Department of Bioinformatics, Institute of Biochemistry and Biophysics, University of Tehran, Tehran, Iran.
Department of Computer Science and Information Technology, Institute for Advanced Studies in Basic Sciences (IASBS), 45137-66731, Zanjan, Iran.
Sci Rep. 2022 Jan 10;12(1):410. doi: 10.1038/s41598-021-04448-5.

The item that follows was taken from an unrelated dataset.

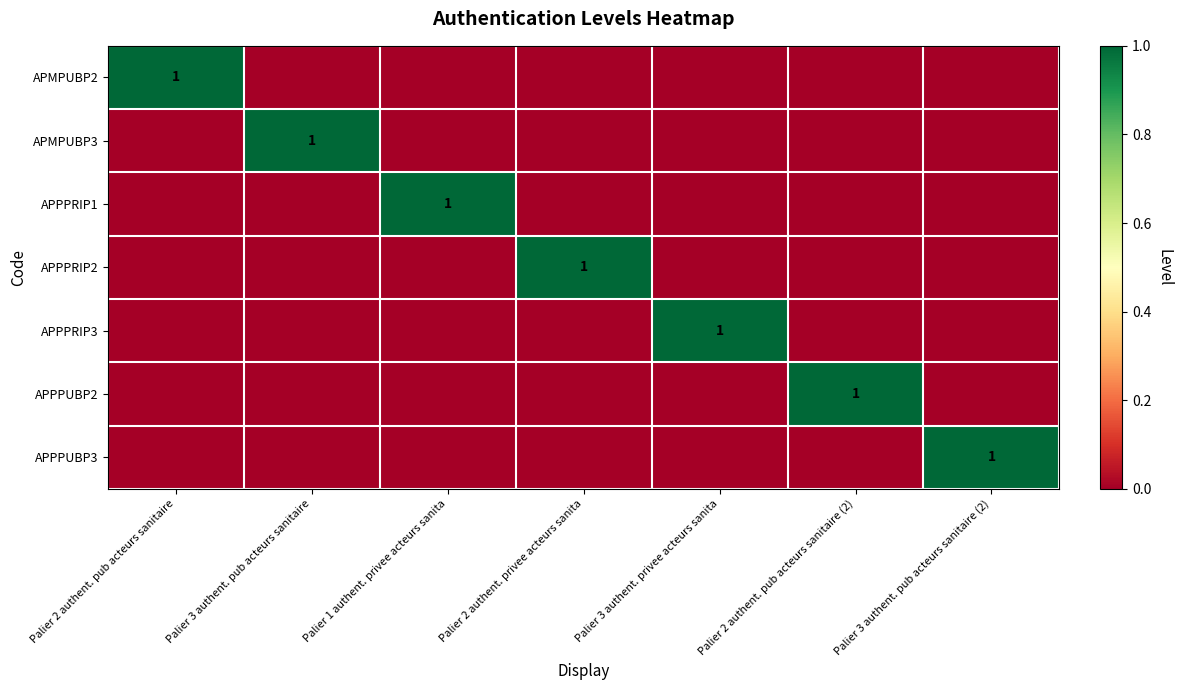

Is it true that APPPUBP2 equals -1 at Palier 1 authent. privee acteurs sanita?

False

Despite considerable advances obtained by applying machine learning approaches in protein-ligand affinity predictions, the incorporation of receptor flexibility has remained an important bottleneck. While ensemble docking has been used widely as a solution to this problem, the optimum choice of receptor conformations is still an open question considering the issues related to the computational cost and false positive pose predictions. Here, a combination of ensemble learning and ensemble docking is suggested to rank different conformations of the target protein in light of their importance for the final accuracy of the model. Available X-ray structures of cyclin-dependent kinase 2 (CDK2) in complex with different ligands are used as an initial receptor ensemble, and its redundancy is removed through a graph-based redundancy removal, which is shown to be more efficient and less subjective than clustering-based representative selection methods. A set of ligands with available experimental affinity are docked to this nonredundant receptor ensemble, and the energetic features of the best scored poses are used in an ensemble learning procedure based on the random forest method. The importance of receptors is obtained through feature selection measures, and it is shown that a few of the most important conformations are sufficient to reach 1 kcal/mol accuracy in affinity prediction with considerable improvement of the early enrichment power of the models compared to the different ensemble docking without learning strategies. A clear strategy has been provided in which machine learning selects the most important experimental conformers of the receptor among a large set of protein-ligand complexes while simultaneously maintaining the final accuracy of affinity predictions at the highest level possible for available data. Our results could be informative for future attempts to design receptor-specific docking-rescoring strategies.
尽管应用机器学习方法在蛋白质配体亲和力预测方面取得了相当大的进展,但受体柔性的纳入仍然是一个重要的瓶颈。虽然集合对接已被广泛用作解决此问题的一种方法,但考虑到与计算成本和假阳性构象预测相关的问题,受体构象的最佳选择仍然是一个悬而未决的问题。在这里,建议将集合学习和集合对接相结合,根据目标蛋白构象对模型最终准确性的重要性对其进行排序。将不同配体与细胞周期蛋白依赖性激酶 2(CDK2)结合的 X 射线结构用作初始受体集合,并通过基于图的冗余消除来去除其冗余,与基于聚类的代表性选择方法相比,该方法更有效且更客观。将一组具有可用实验亲和力的配体对接到此非冗余受体集合中,并在基于随机森林方法的集合学习过程中使用最佳得分构象的能量特征。通过特征选择措施获得受体的重要性,并表明只需几个最重要的构象即可达到亲和力预测 1 kcal/mol 的精度,并且与没有学习策略的不同集合对接相比,模型的早期富集能力得到了相当大的提高。提供了一种明确的策略,即机器学习在一组大型蛋白质-配体复合物中选择受体的最重要实验构象,同时保持亲和力预测的最终准确性尽可能高。我们的结果可为未来设计受体特异性对接重评分策略提供信息。